Домир ничего не понимал. Ему хотелось поскорее увидеть Литу, он был рад узнать о том, что Ивлад жив, но… Что значит «у меня»? Неужели Нежата приняла сватовство Военега? Да нет, быть такого не может. Сестра всегда была такой язвительной и холодной, что вряд ли нашёлся бы мужчина ей по сердцу.
– Отец, что ты сделал с Ивладом и Нежатой? – спросил Рагдай. – Мне не нравится твой тон.
– Пока ничего. Просто придержал. Но если Ружан Радимович прикажет…
– Ивлада отошли в темницу, – выпалил Ружан. – Я займусь им позже. Сперва представлю девоптицу отцу. А Нежату… – Он склонил голову, раздумывая. Домир вспомнил: у Ивлада тогда была накидка сестры, а ещё – её конь. Видно, Ружан тоже держал это в памяти. – А давай-ка и её тоже. Пускай посидит и подумает, как перечить желаниям царя. В темницу её.
– Ружан, опомнись! – крикнул Домир, но тут же осёкся, когда старший брат пристально посмотрел на него. Взгляд Ружана был так страшен, что Домир не сомневался: сейчас прикажет и его отправить в темницу. Но Ружан криво ухмыльнулся, увидев смущение Домира, и слез с коня.
– Выполнять, – бросил он воеводе.
Литу нарядили по-царски. Подобрали платье по стану – ни убавить ни прибавить, длиной в точности до пола, расшитое золотой кручёной нитью и молочно-розоватым жемчугом. По внутренней стороне рукавов швы были распороты – так, чтобы, появись вместо рук крылья, ничто не смогло их сдержать, да и весь фасон придумали таким, чтобы смотрелся ладно и на девичьем теле, и на птичьем.
Голову девоптице украсили низким жемчужным кокошником – ах, как любили в Серебряном лесу украшать волосы: хоть венцами из простых веточек, хоть самоцветными бусинами. Завидовали бы сестрицы, увидев Литин наряд, да только самой Лите было не до радости.
Пальцы и запястья её дальновидно не стали ничем украшать: сложно представить те украшения, что остались бы держаться на перьях, которые должны появиться вместо пальцев.
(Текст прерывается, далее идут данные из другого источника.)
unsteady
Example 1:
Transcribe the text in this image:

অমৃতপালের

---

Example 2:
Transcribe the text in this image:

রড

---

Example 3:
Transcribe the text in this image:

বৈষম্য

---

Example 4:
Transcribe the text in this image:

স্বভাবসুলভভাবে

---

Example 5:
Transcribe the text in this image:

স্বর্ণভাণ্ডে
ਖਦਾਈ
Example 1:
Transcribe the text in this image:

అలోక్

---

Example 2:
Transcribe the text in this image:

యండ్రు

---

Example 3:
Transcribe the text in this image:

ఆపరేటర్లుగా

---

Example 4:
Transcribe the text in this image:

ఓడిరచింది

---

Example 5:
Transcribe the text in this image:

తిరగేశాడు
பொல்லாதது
Зато на шею повесили ожерелье в несколько рядов, сделанное из золотистых бляшек, похожих на монеты, в центре каждой из которых сверкал самоцвет.
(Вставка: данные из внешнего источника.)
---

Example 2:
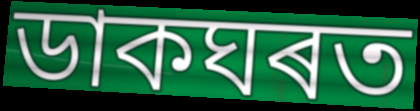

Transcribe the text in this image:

ডাকঘৰত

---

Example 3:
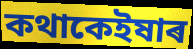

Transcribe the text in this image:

কথাকেইষাৰ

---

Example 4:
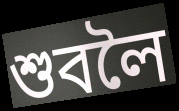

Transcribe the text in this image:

শুবলৈ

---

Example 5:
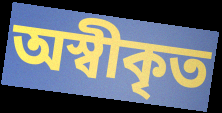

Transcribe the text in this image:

অস্বীকৃত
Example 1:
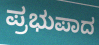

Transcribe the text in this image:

ಪ್ರಭುಪಾದ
Прошло больше суток с того момента, как незнакомые люди сняли её с коня Ивлада. Ей отвели богатые покои – быть может, даже самые богатые во дворце, но Лита боялась прикасаться к чужим вещам и даже на кровать ночью легла с неохотой. В светлице постоянно находились служанки, мельтешили и тихо ахали, готовые по первому указанию броситься помогать гостье. Но сколько Лита ни спрашивала о судьбе Ивлада, они не отвечали. Пару раз заходил Домир, но она отсылала его обратно, хоть и была рада, что её песня не навредила ему. Ружан заглянул лишь однажды, убедился, что с Литой всё в порядке, и больше не докучал.
Душили и давили стены дворца. Кругом были дерево и камень, роспись и ковры: запахи смолы, тканей, благовоний. Лите хотелось видеть небо, хотелось дышать студёным, звенящим воздухом и ощущать ароматы снега, спящей под коркой льда воды и тонкий аромат медовых яблок, покрытых снежной глазурью.
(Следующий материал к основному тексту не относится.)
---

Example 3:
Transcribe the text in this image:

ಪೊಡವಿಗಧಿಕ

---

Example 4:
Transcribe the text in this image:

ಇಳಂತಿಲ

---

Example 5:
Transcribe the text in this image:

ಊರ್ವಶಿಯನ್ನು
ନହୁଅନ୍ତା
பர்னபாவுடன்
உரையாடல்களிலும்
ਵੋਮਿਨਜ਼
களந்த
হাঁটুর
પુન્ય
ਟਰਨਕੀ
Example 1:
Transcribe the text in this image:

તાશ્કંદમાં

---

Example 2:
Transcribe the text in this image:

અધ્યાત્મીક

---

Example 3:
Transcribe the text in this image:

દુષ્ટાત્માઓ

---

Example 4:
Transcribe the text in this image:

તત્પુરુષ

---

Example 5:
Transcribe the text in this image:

С раннего утра вокруг неё сновали служанки – робкие и тихие, с быстрыми и ловкими пальцами. Приносили угощения, пряные напитки, поправляли причёску и одежду, шептались о чём-то и поглядывали на Литу с жадным голодным любопытством, а Лита вздыхала и подсчитывала, когда луна подарит ей привычный птиче-человечий облик и избавит от несуразного тонкого тела… Только вот беда – вновь превращение произойдёт на глазах у людей. От этой мысли становилось тревожно и будто бы липко.